= Source passage =
━━━

Hi. You've reached Meryl Morgan. I can't take your call right now,
so leave a message and have a great day. Thanks.
Hello. It is me, your husband.
At least, legally still your husband, as recognized by the state of New York.
And, in the end, who are we to argue with the Governor?
I wanted to call and just say hello,
as it is approaching the three-month anniversary of our being separated,
and I thought, perhaps it might be nice to get together,
as, you know, occasions like this only come around once in a lifetime.
And... Oh, yes! And I saw the cover of New York Magazine's real estate issue,
and there you were. And you looked lovely, frankly.
You are staring out from every newsstand and bus and taxi.
And it is...
"It is genuinely incredible how you have built your business
"into the premier boutique real estate firm in the city."
I'm quoting here from the article. I have five copies.
This way, if we ever get back together and lose yours, we're covered.
Hi. You've reached Meryl Morgan. I can't take your call right now,
so leave a message and have a great day. Thanks.
Anyway, the point is that I am sad,
and I miss you,
and I bitterly regret what I did,
and it would be very, very nice if you called or, in fact, if we could see each other.
I hope you're getting the gifts. I know they're not all perfect.
The ice sculpture, I concede, was a disaster.
I did specify that they shouldn't leave it if you weren't home,
and I will be suing.
Talking of which, I must get back to work.
I'm actually in court. I have a man...
Isn't this a beautiful view? You could pay for this whole apartment
just by charging people to come and look at this.
And if you like this, you're going to love this,
what I call the ballroom or the grand salon.
It's the perfect combination of classic architecture
and understated elegance.
You're pregnant?
I mean, if you're planning on having a baby, this is the most magical place.
How many children do you have?
How many? Let me see, I have... Well, I have zero.
My husband and I are separated.
I know what you're thinking, the clock is ticking, right?
But I'm, you know... I'm considering adoption,
and you gotta stay optimistic. You know?
Don't get down on yourself.
Mr. Morgan, I have the depositions on the Anderson case for you.
Excellent. I hear it's a page-turner.
Now, where are we on the star front?
Well, you can buy and name a star "Meryl."
It's $75, and you get a celestial map and a certificate.
Well, I was really looking for something more impressive.
Can I buy a constellation?
I don't know. You can buy a black hole.
I'm not sure a black hole sends exactly the right message
at this point in our relationship.
Somewhat redundant.
Thank you.
And thank you to everyone at the National Breast Cancer Foundation.
I'm so honored to be here tonight on behalf of Park Avenue Realty.
Thank you to Jimmy, my waiter, at table number two. Yes, you.
I'm not done with my dessert yet.

━━━

= Source information =
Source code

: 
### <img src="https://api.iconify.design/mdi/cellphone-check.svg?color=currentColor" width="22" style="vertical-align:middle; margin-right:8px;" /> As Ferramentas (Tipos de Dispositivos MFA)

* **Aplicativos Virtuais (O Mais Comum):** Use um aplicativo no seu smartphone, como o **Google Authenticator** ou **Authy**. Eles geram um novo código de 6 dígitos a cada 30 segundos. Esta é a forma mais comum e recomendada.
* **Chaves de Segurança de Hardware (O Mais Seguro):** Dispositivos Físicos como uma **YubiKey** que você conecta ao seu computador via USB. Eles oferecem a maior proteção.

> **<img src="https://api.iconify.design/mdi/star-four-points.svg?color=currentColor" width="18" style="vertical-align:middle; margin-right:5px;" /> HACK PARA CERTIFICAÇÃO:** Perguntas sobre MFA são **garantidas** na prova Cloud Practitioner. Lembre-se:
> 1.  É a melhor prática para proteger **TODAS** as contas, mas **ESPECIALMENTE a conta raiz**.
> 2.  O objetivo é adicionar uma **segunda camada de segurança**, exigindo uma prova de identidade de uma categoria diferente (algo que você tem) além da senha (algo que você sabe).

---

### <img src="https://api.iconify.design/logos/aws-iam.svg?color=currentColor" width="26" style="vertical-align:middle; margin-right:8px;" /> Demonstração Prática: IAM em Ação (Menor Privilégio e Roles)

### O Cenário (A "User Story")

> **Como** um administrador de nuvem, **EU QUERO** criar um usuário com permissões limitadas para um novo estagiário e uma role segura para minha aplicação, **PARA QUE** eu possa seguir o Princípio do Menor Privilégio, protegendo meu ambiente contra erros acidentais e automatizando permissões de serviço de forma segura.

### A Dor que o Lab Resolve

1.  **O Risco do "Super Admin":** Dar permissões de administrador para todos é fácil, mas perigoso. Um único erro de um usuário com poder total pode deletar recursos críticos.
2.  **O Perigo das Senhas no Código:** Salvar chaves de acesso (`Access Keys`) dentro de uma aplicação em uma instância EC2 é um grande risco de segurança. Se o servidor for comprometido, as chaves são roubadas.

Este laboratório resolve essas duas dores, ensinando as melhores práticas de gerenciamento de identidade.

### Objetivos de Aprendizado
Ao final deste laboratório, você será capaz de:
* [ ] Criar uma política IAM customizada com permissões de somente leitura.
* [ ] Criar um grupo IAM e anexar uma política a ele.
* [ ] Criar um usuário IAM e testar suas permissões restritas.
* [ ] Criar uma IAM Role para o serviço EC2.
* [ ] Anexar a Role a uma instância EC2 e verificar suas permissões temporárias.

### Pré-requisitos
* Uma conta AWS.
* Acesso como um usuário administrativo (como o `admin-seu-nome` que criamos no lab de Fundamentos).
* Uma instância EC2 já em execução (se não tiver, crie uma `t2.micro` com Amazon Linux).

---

━━━

= Task description =
Continue the dialogue about Meryl Morgan and her estranged husband from the point where it stops.

= Output of the task =
This disease represents a crisis.
Are we going to use this crisis to come out
stronger, better and more powerful than ever before?
You bet we are.
But...
But what that means...
I'm sorry.
Well, I...
Basically, what I'm saying is,
we want your money right now.
So...
-Great speech. -Thank you.
-And you look fantastic tonight, by the way. -Thank you.
I still don't entirely understand what you're doing here.
Well, breast cancer. I'm against it.
Look, I just want to talk. I'll talk now, I'll talk later, I'll talk tomorrow.
I'll talk at lunch, dinner, brunch, snack time.
Okay, okay. I get it.
You are available for talking.
Yes. Yes.
Hey, Jackie.
Jackie, how very nice. How are you?
Mr. Morgan.
What do I have tomorrow?
The PETA lunch.
Barbecue, I imagine.
What about after lunch?
Excuse me. Hello, Mrs. Morgan.
Hi, Adam.
After lunch, you have the Farmer conference call.
Do I dare ask about dinner?
Meryl's doing a showing at 7:00 for Mr. Rabelais.
We've got Mr. Thompson for dinner at 7:00.
Hey, you know, I think it would just be easier
if Jackie and Adam spoke to each other.
-Excellent idea. -Excuse us.
What happens with Paul after lunch?
-Well, he's got... -Don't mumble, Adam. Enunciate.
-How's the apartment? -It's good.
-So much more space without the golf clubs. -Yes.
-How's the hotel? -It's nice. It's nice.
There's no one setting the snooze alarm for 15 minutes
before they actually want to wake up, so that's nice.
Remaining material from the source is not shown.